- Exercise prompt -
Can you copy out the material below word for word, leaving out the pictures?

- Supplied information -
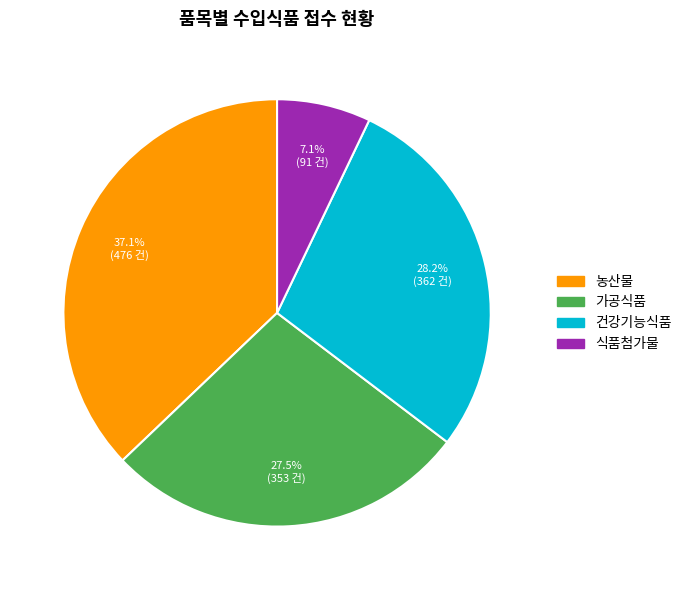

How many segments does this pie chart have?

4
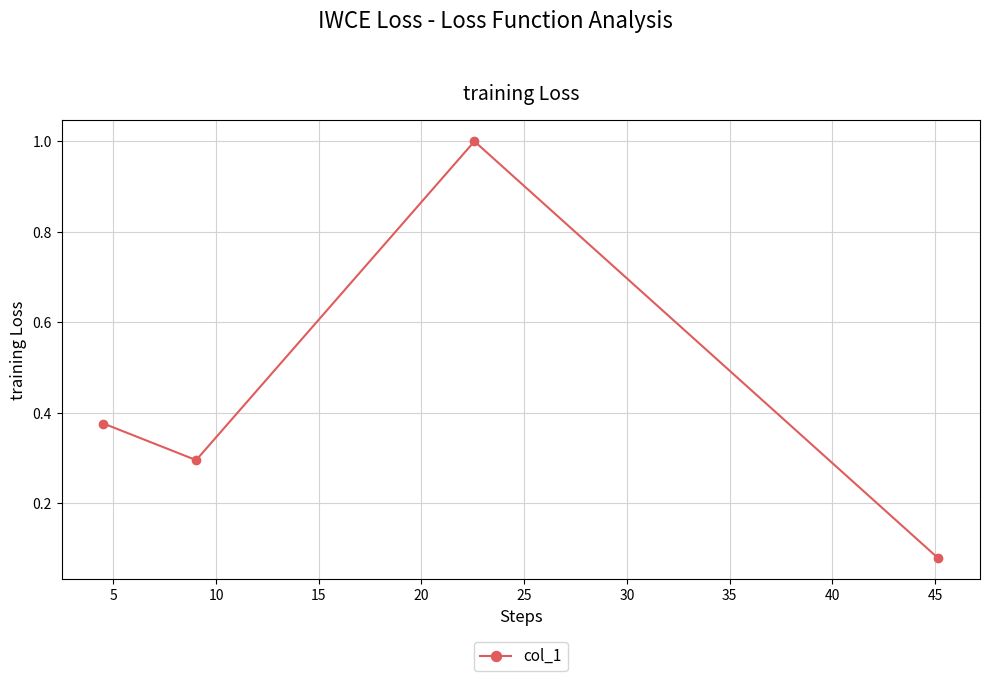

True or false: there are more than 0 points higher than both neighbors.

True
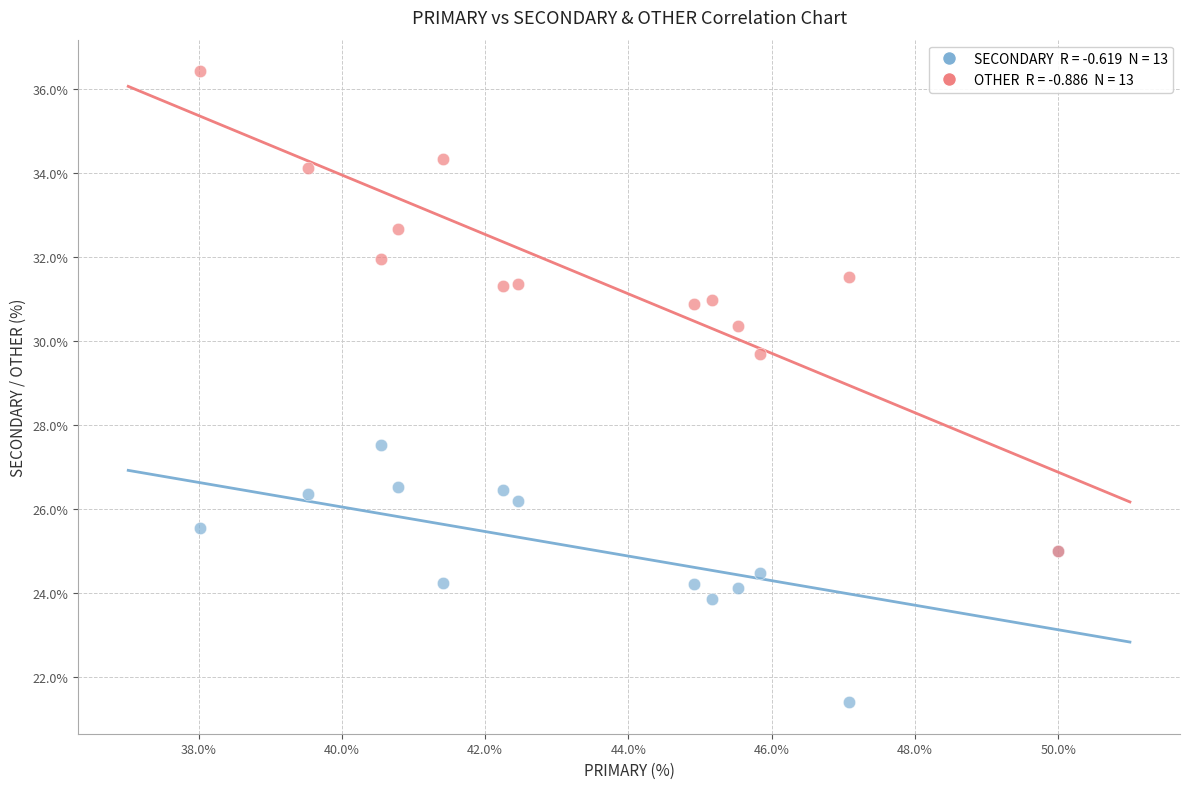

Across all series, what Y value is closest to 28?

27.5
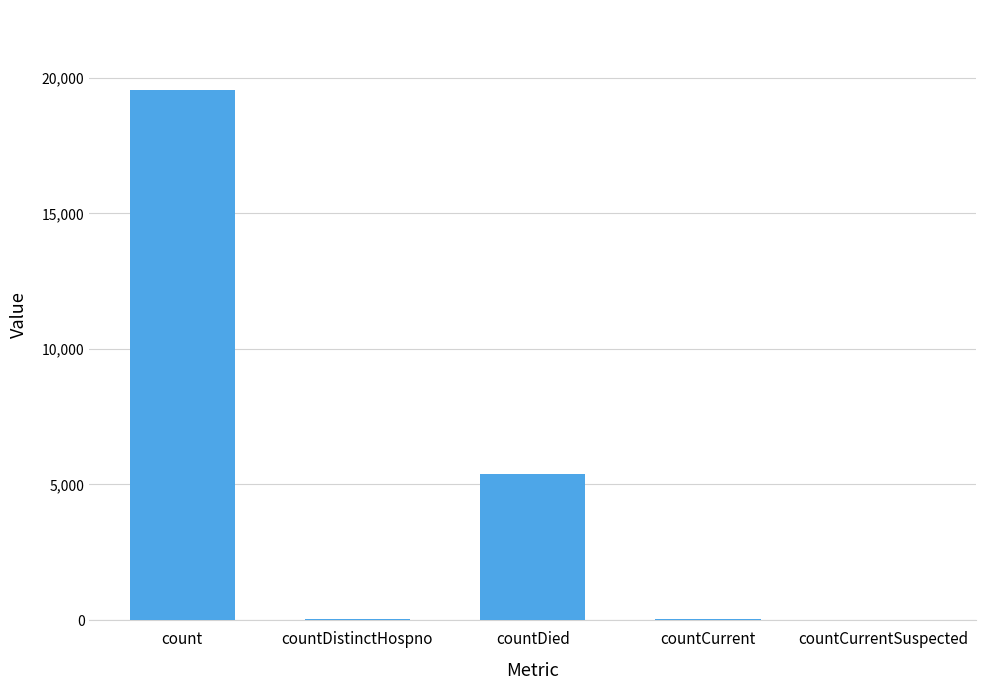

Are the bars horizontal?

No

- Result of this exercise -
How many segments does this pie chart have?

4

True or false: there are more than 0 points higher than both neighbors.

True

Across all series, what Y value is closest to 28?

27.5

Are the bars horizontal?

No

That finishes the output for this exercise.